Posts Tagged ‘Java’

Why I f*cking hate JSP.

Monday, February 8th, 2010

Enforcing Strict Model-View Separation in Template Engines by Terrance Parr

The short version is that JSP makes XHTML VIRTUALLY IMPOSSIBLE to validate in it’s fragmented form, which would be much, much, faster than compiling it and then running an html test on a server version to check it’s validity. “Fail fast” is the phrase du jour with CI/CD and JSP prevents this, as well as creating a HORRIBLE HORRIBLE mess of crappy crappy code.

So in short, never use JSP, or Faces, or any of those other ridiculous technologies. The only thing that prevents you using String template is unfounded fear. The pain you save your developers is worth it. Trust me.

Cleaning up production code with JSLint. Once and for all.

Tuesday, November 24th, 2009

Sit back. Close your eyes. Imagine the scene.

Your client is sat round a big 3 inch thick mahogany table, in a tastefully decorated 1930’s art deco hotel conference room. They lean back in their reclining leather chairs whilst sipping chilled Harrods mineral water served in crystal wine glasses. The leather creaks. The sun pierces the cloud glinting through the gaps in the blinds filling the room with a coruscating light, a dazzlingly you are praying to match in the events that follow. Formalities are exchanged and weather is discussed.
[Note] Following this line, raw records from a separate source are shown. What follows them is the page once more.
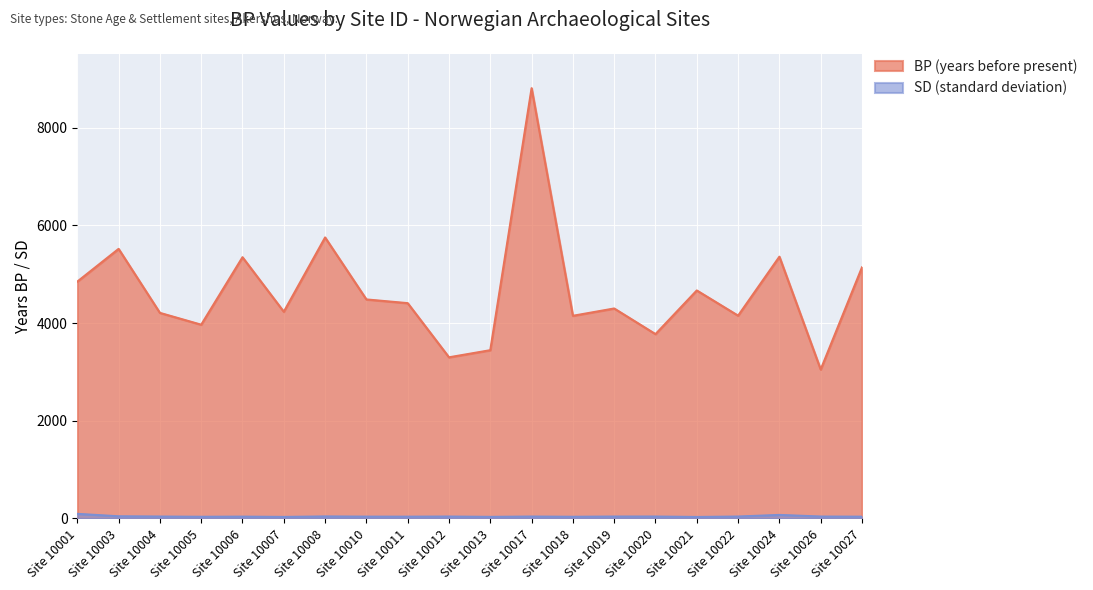

Reading left to right, list all the values displayed in this chart.

BP: 4850	5520	4210	3968	5349	4233	5754	4485	4409	3300	3446	8810	4150	4300	3775	4669	4153	5360	3050	5142
SD: 95	45	40	35	38	32	42	38	37	40	33	40	35	40	40	31	40	73	40	37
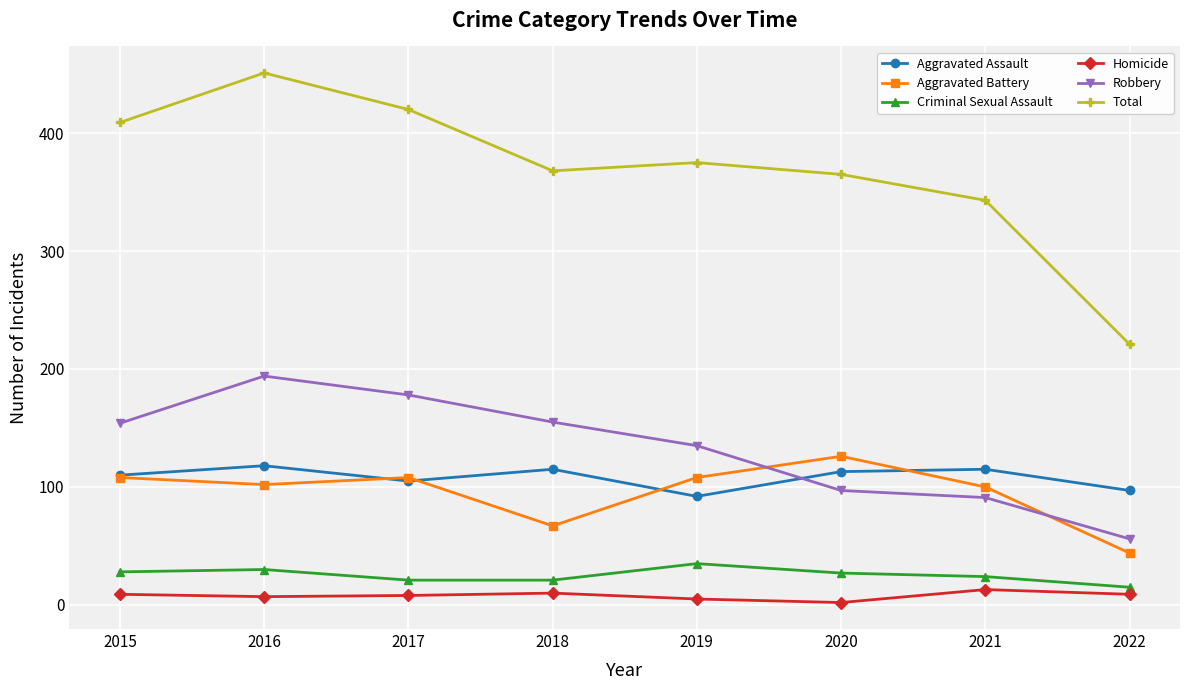

True or false: Aggravated Battery has a value of 70 at 2022.

False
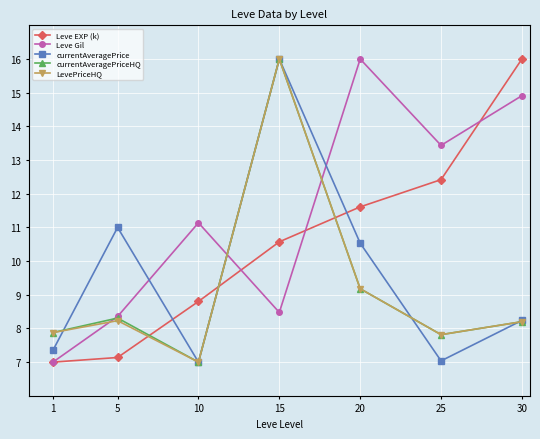

Which series has the largest total across all categories?

Leve Gil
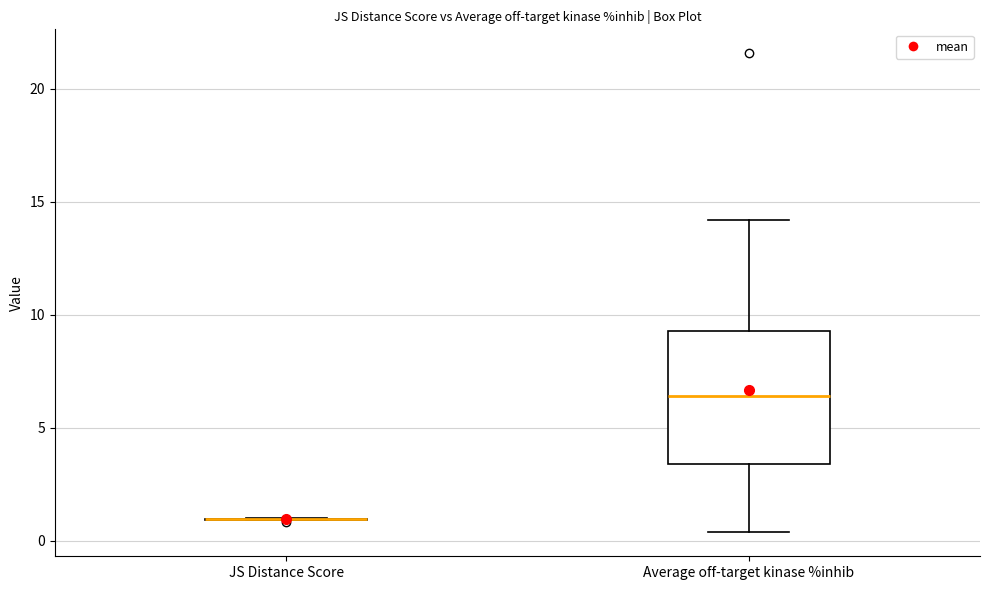

Where does the median line of the box for Average off-target kinase %inhib sit on the y-axis? The values are not printed on the chart, so give them approximately, as read against the axis.

6.5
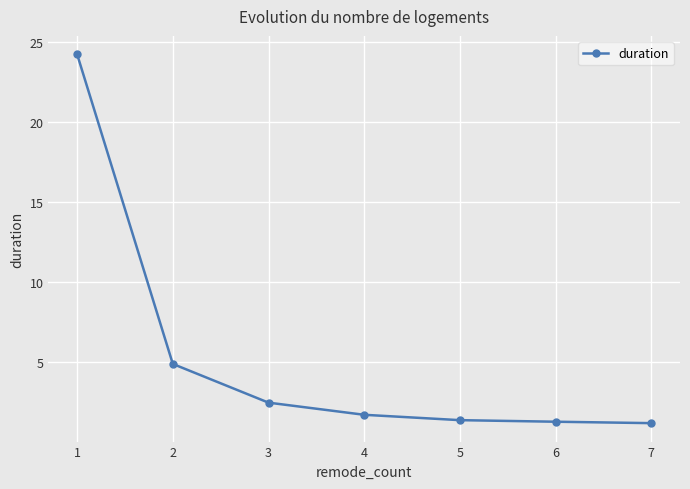

Is it true that the value at 6 is 2.2?

False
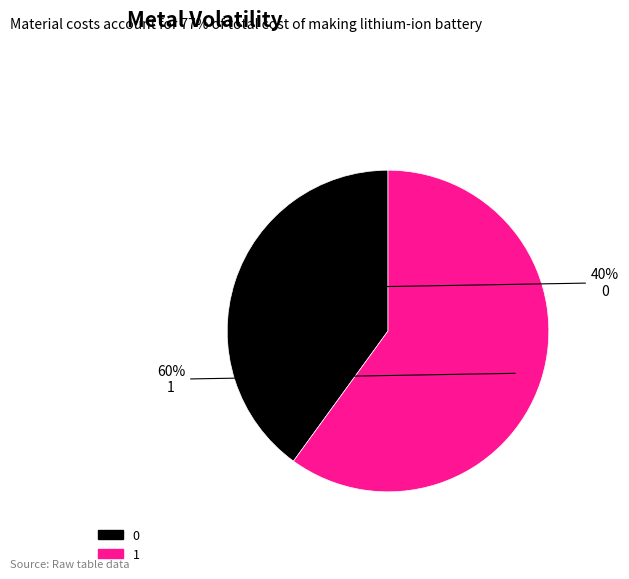

True or false: 0 accounts for 30% of the total.

False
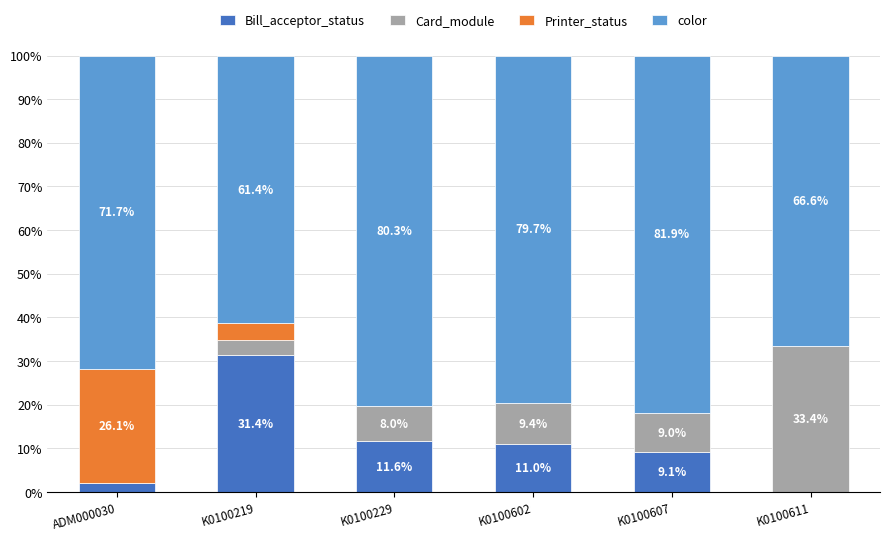

Count the number of categories in the chart.

6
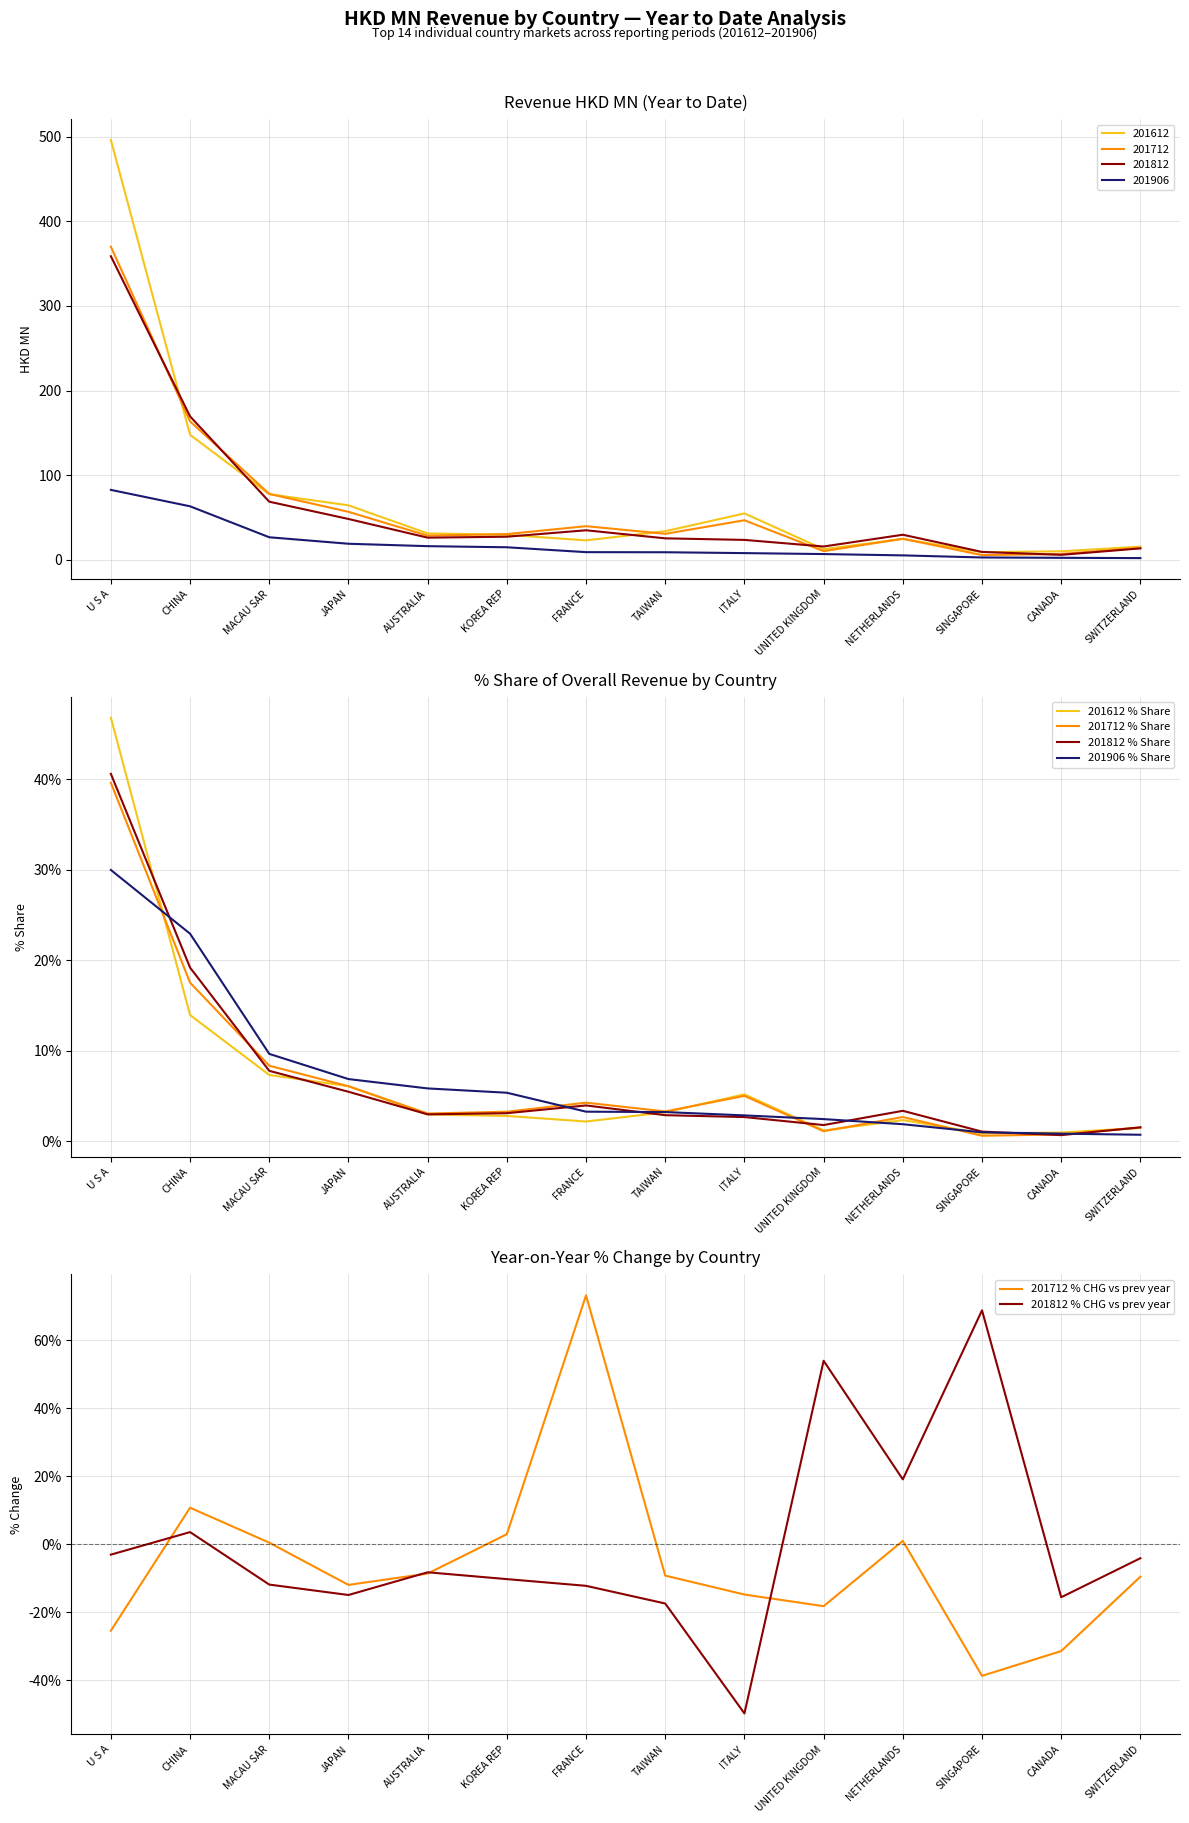

Where is 201812 % Share nearest to the value 20?

CHINA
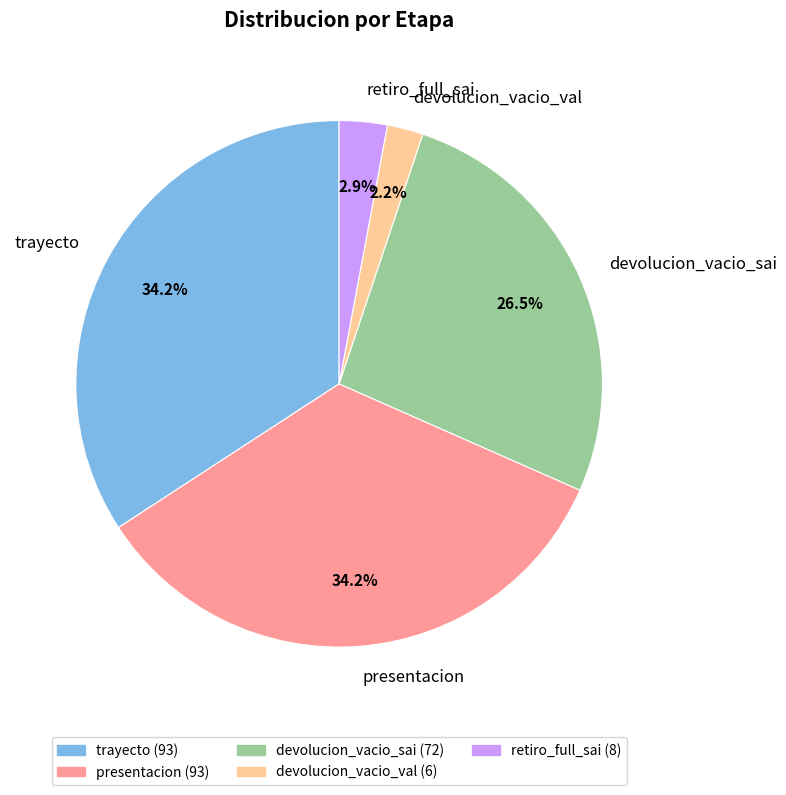

Is it true that trayecto is 42% of the pie?

False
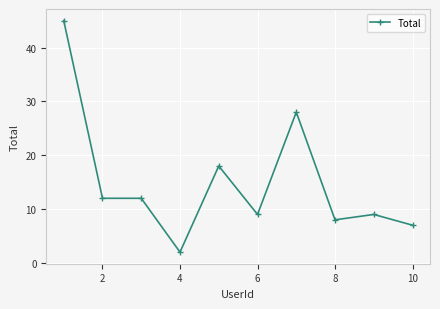

What is the sum of all values?

150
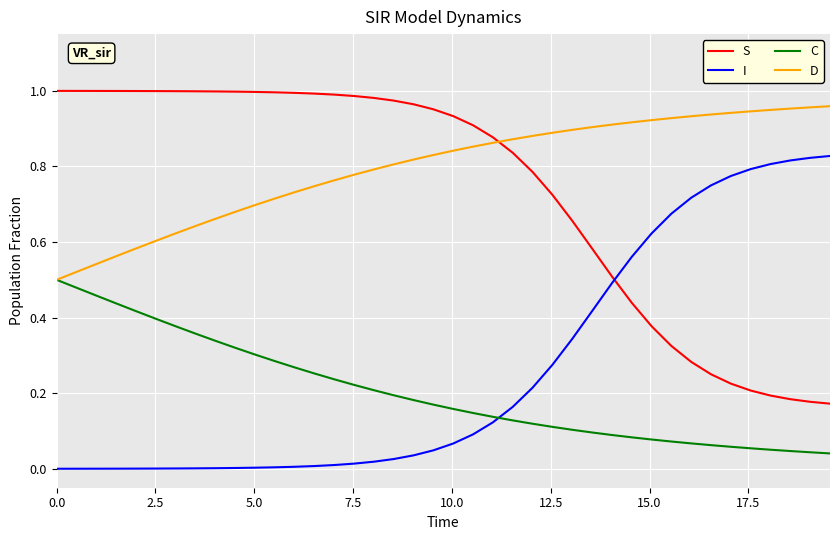

How many distinct data groups are displayed?

4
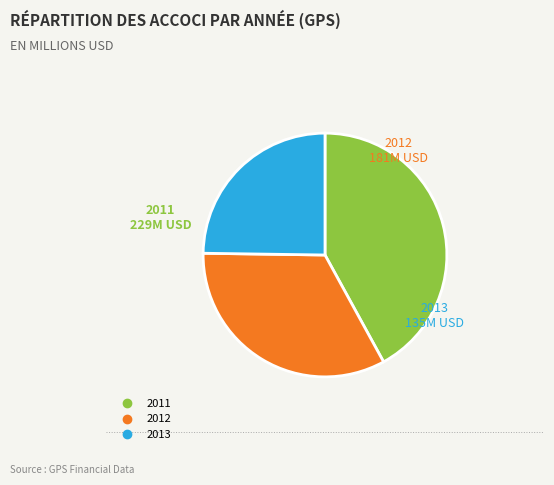

Does any single category account for the majority?

No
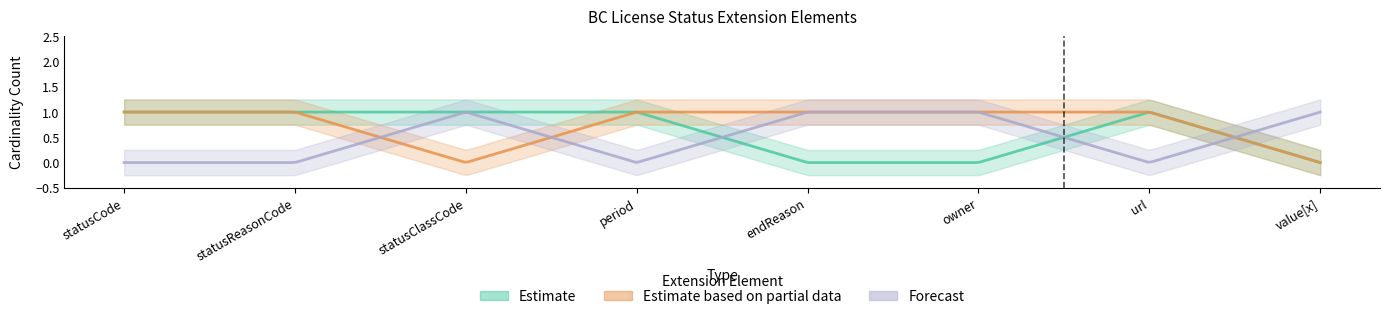

What is the difference between the highest and lowest values at owner?

1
A thin veil of cultural formality gives you a brief respite from the reason you all know you are there.

You tap the mouse connected to the macbook. The projector flickers into life. The first page of your masterpiece is lit up. Each pixel a glorious testament to your craftsmanship and the pain, sweat and blood you’ve slaved over for the past iteration. Each click though the journey provides the perfect accompaniment to your commentary, going deep and deeper into your world, building a crescendo around it that signifies your masterful control of your media. Click follows click. Ouuu follows ahhh. And then…

Bang!

alert

Has this or something along similar lines ever happened to you before?

Your heart sinks. Your face burns as the blood rushes like a stampede of elephants into your cheeks. You blush. You stutter a laugh. Make a self deprecating witticism about the realities of live demos. You click ok. You proceed with the demo. Inside you are crying tears of shame and remorse. “Why didn’t I catch that before?” you think.

Which, by the way, is wrong.

If you had more time to think about the question you should have actually asked is “why did that happen at all?”. To which the answer would have been, it shouldn’t.

Debug code, should never make it into the production environment. It’s just bad practice. Plain and simple. So the question becomes, “how do we stop it?”.

On my latest project I’ve been working with CI or Continuous Integration. I won’t go into the details of how CI works, you can find that out yourself.

As part of this, I’ve been using 3 very important tools: Maven, JSLint4Java and JSLint itself.

Maven is a build tool that allows me to add the marvellous JSLint4Java ant plugin to it. This means when Maven is triggered by the CI system, JSLint gets run on all the Javascript and CSS files in my project. If they fail the validation: the build fails. Simple as that.

console

Now, this gives us a lot power, to help both enforce code consistency, valid code and good code.

But up until recently, JSLint has not had the functionality to check for the javascript global alerts, consoles, debug or opera statements. But as of 19th of November 2009, after suggesting a console check, on the JSLint working group forum. The ability to be able to check for the globals: console, alert, Opera, prompt and debug have been added to JSLint by programming/Javascript legend Douglas Crockford himself.

AWESOME.

The new functionality comes under the ASSUME keyword, that when you switch off using the following code:

/*devel : false, debug : false */

will fail the file if any of those statements are present in the code…

This brings us one step closer to the holy grail of front end code RELIABILITY and eradicates the scenario I wrote about at the beginning of the post. But still doesn’t completely protect you from looking like an idiot in front of the client, so take care!